L’ambiance entre l’Acat et la Ville de Tubize n’est pas au beau fixe et ce n’est pas neuf. Mais la problématique s’est invitée lors du dernier conseil communal au moment d’attribuer les subsides aux deux associations de commerçants de la cité du Betchard : l’ICT et l’Acat donc, qui ont chacune reçu 10 000 €. “C’est bien d’avoir deux associations car cela crée une diversité mais une seule serait peut-être mieux même si je ne juge pas de l’opportunité de lier ces deux associations”, note Mourad Abdelali, l’échevin du Commerce.

Si le temps passe, les tensions, elles, ne se sont pas apaisées et le dernier acte s’est joué il y a quelques jours après l’introduction d’une demande pour organiser un week-end gastronomique les 26 et 27 juin prochains. Une demande rentrée un peu tardivement. “Une demande a bien été introduite. Elle a été analysée mais les demandes doivent être rentrées un mois avant l’événement, ce qui n’est pas le cas. Ma porte est toujours ouverte mais il faut respecter les procédures en place.”

Samuel D’Orazio (MR) s’est interrogé sur la manière d’attribuer les montants aux deux associations, soupçonnant du favoritisme. “On a une association qui a fait une demande pour obtenir 17 500 euros de subsides et qui en reçoit 10 000. Et de l’autre côté, l’autre association qui en demande 8 000 mais qui en reçoit 10 000 aussi. Vous comprendrez que c’est difficilement compréhensible. Quel est le critère objectif qui explique que l’un reçoit plus que ce qu’il demande et que l’autre reçoit moins ?”

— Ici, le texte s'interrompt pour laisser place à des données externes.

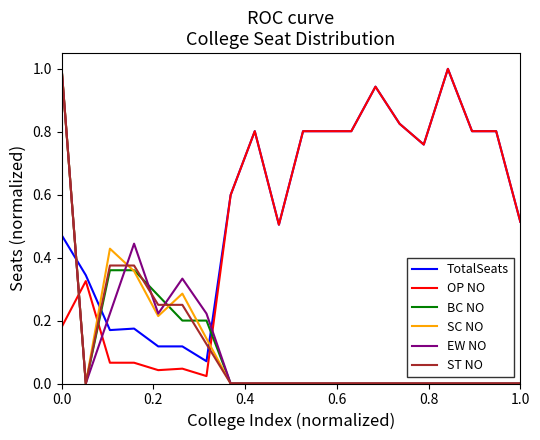

What are all the series names shown in the legend?

TotalSeats, OP NO, BC NO, SC NO, EW NO, ST NO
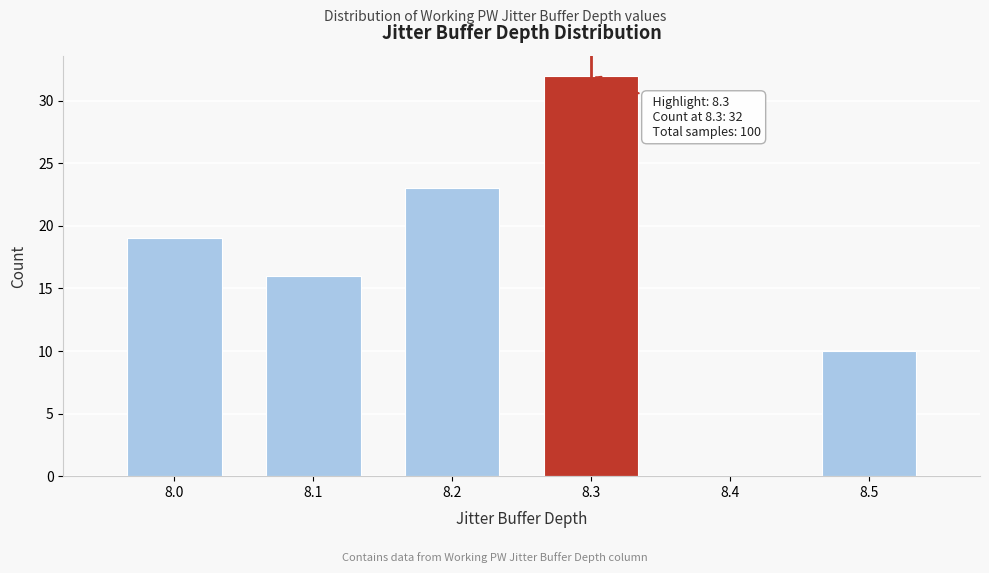

Which range on the x-axis has the tallest bar?

8.25 to 8.35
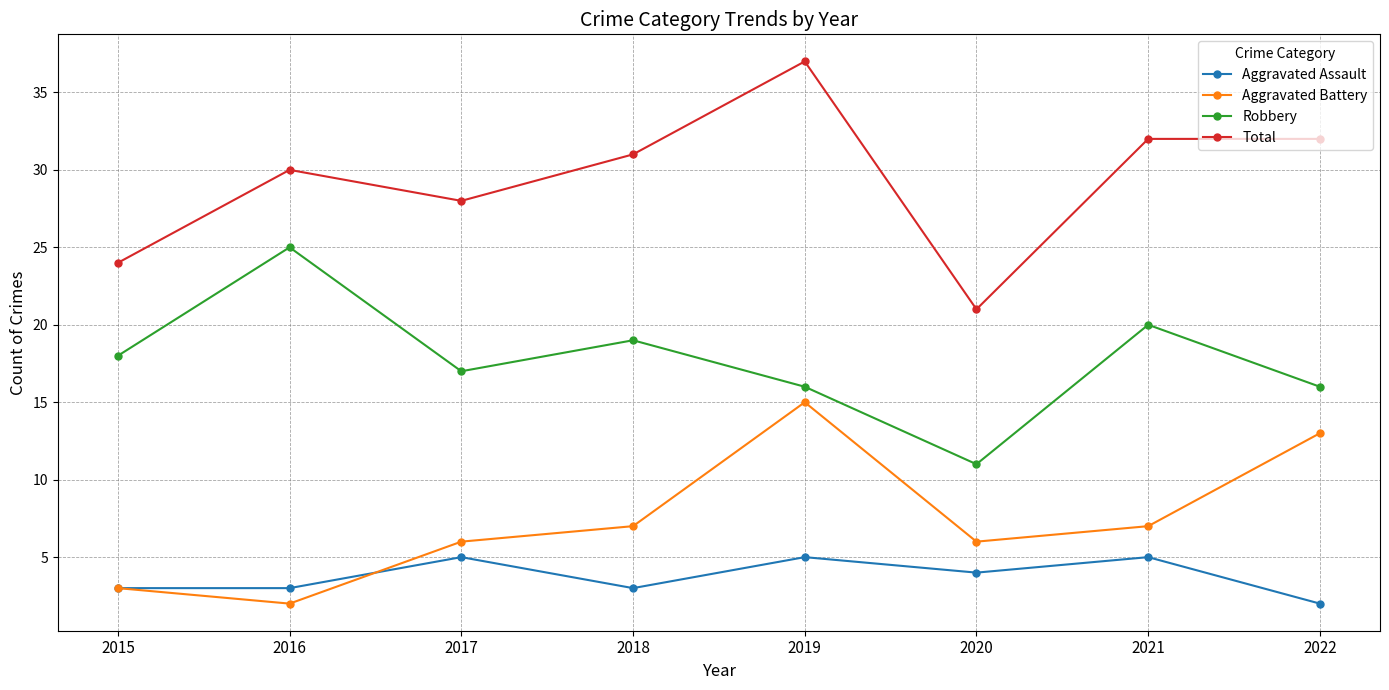

True or false: Aggravated Assault and Robbery cross at least once.

False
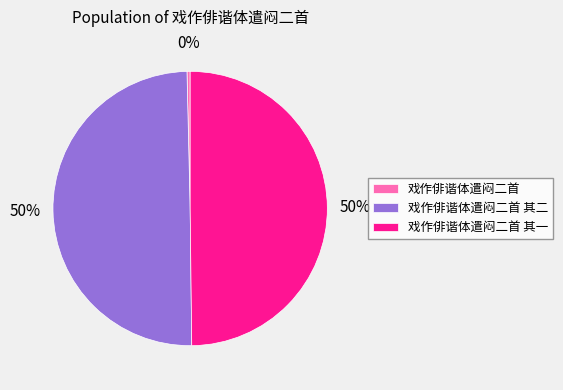

To the nearest percent, what is the average slice percentage?

33%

Une accusation balayée par Mourad Abdelali. “Il n’y a aucune discrimination. De plus, il faut savoir que pour l’une de ces deux associations, à peine nous avions reçu leur demande qu’il y avait déjà des commentaires négatifs sur les réseaux sociaux. Vous avouerez que c’est un peu maladroit au niveau de la communication avec une approche un peu bulldozer. C’est une approche que je ne partage pas mais il n’y a aucune différence de traitement entre les deux associations.”

Et Lyseline Louvigny (MR) d’avancer une proposition pour l’avenir. “Pourquoi ne pas travailler autour d’un projet et ensuite voir qui a le meilleur ? On pourrait fonctionner sous forme d’appel d’offres plutôt que de donner à tout le monde et de se retrouver avec deux événements identiques à la même période !”

Une idée à creuser même si on dirait bien que le fossé entre l’Acat et la Ville semble de plus en plus profond.